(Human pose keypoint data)
-.-.-

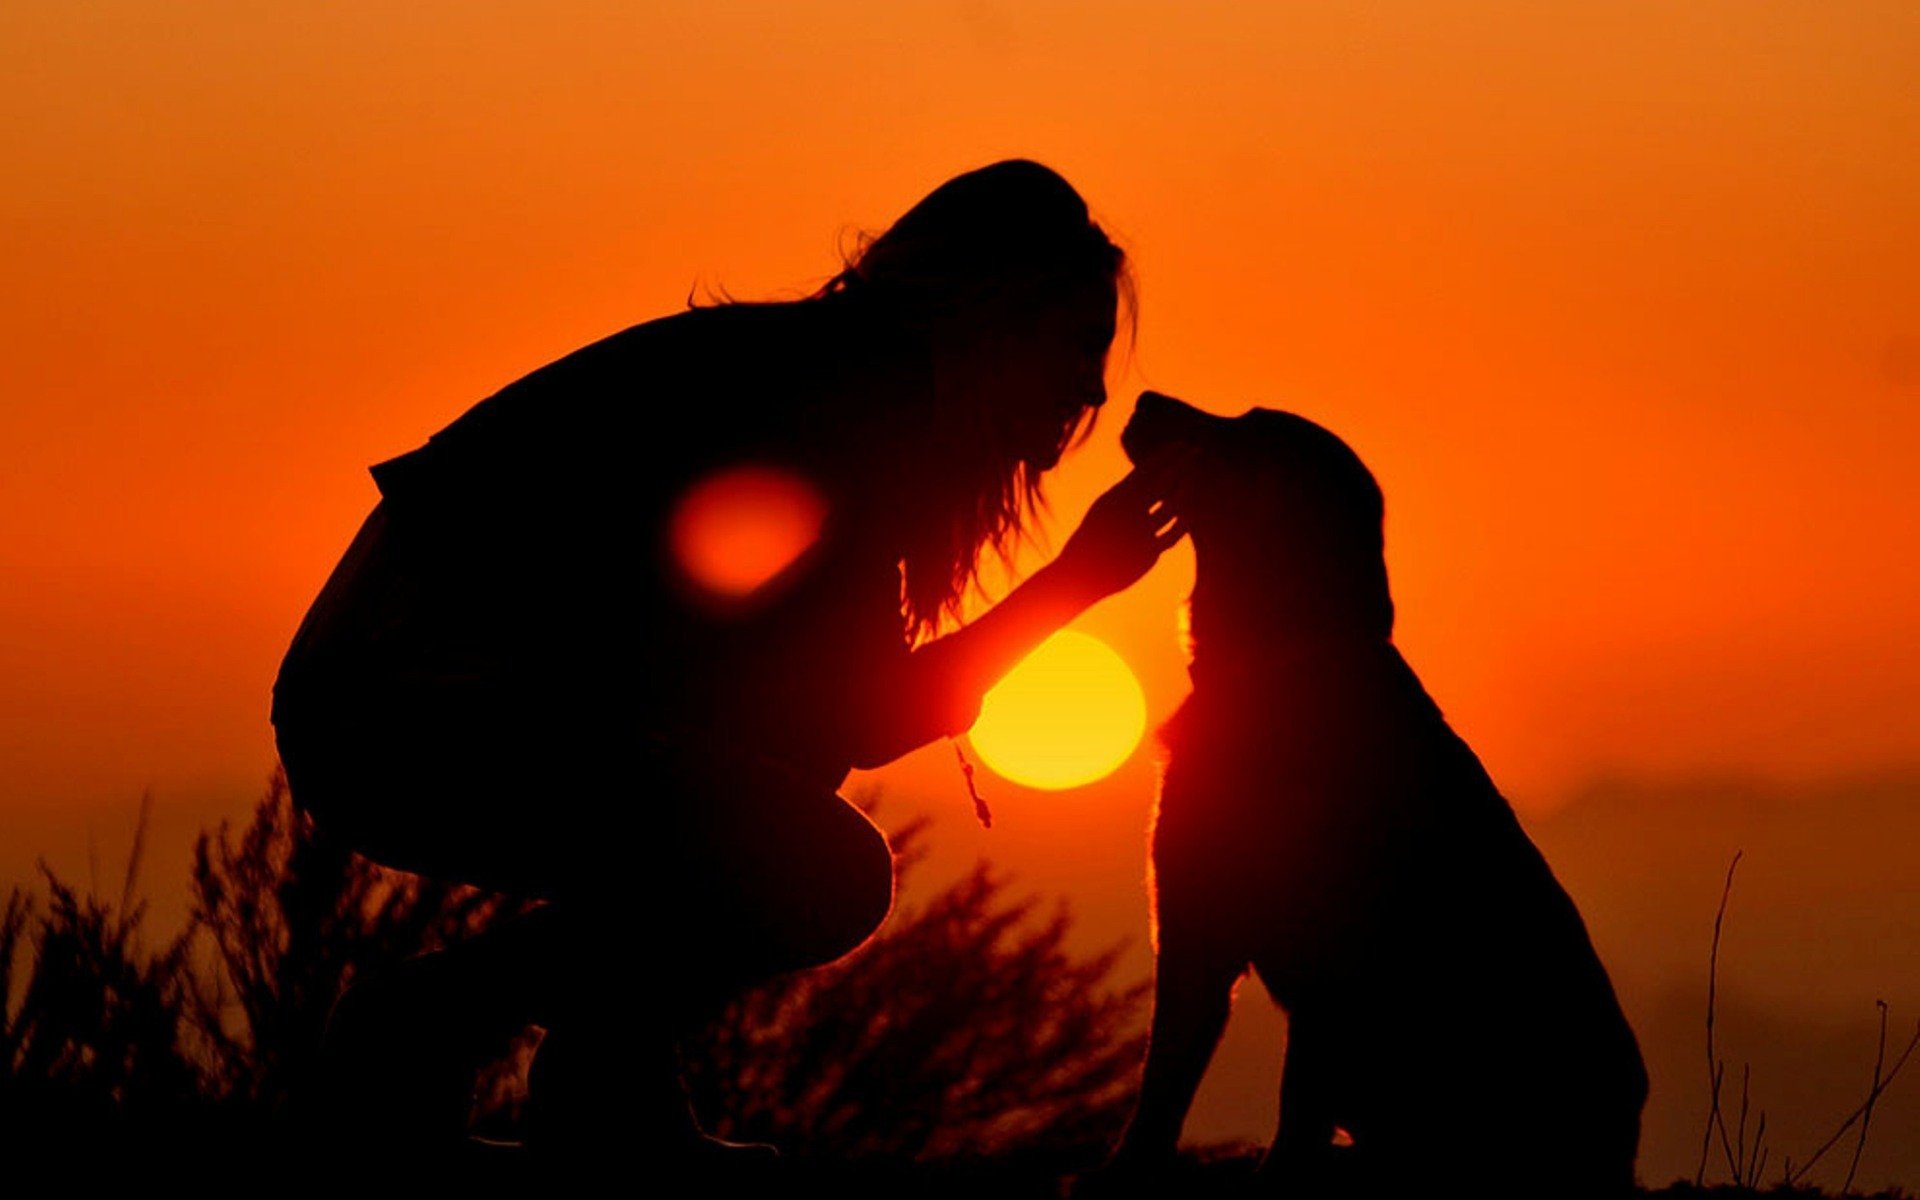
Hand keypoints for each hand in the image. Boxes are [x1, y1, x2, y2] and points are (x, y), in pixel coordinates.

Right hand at [1052, 444, 1193, 606]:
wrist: (1080, 571)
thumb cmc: (1092, 536)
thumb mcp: (1104, 509)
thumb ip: (1125, 494)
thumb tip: (1144, 476)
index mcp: (1115, 498)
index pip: (1147, 470)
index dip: (1167, 456)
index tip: (1182, 444)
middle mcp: (1129, 512)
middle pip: (1163, 483)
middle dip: (1182, 464)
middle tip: (1196, 450)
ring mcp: (1139, 532)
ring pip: (1172, 507)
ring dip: (1186, 489)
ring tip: (1195, 476)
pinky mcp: (1148, 553)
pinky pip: (1173, 535)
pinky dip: (1184, 522)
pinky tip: (1193, 511)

-.-.-

_Your goal_:
Report each line in the data that holds the word "middle".

_Response area_:
middle mcp: (1129, 512)
middle pip: (1163, 483)
middle dip: (1182, 464)
middle tip: (1196, 450)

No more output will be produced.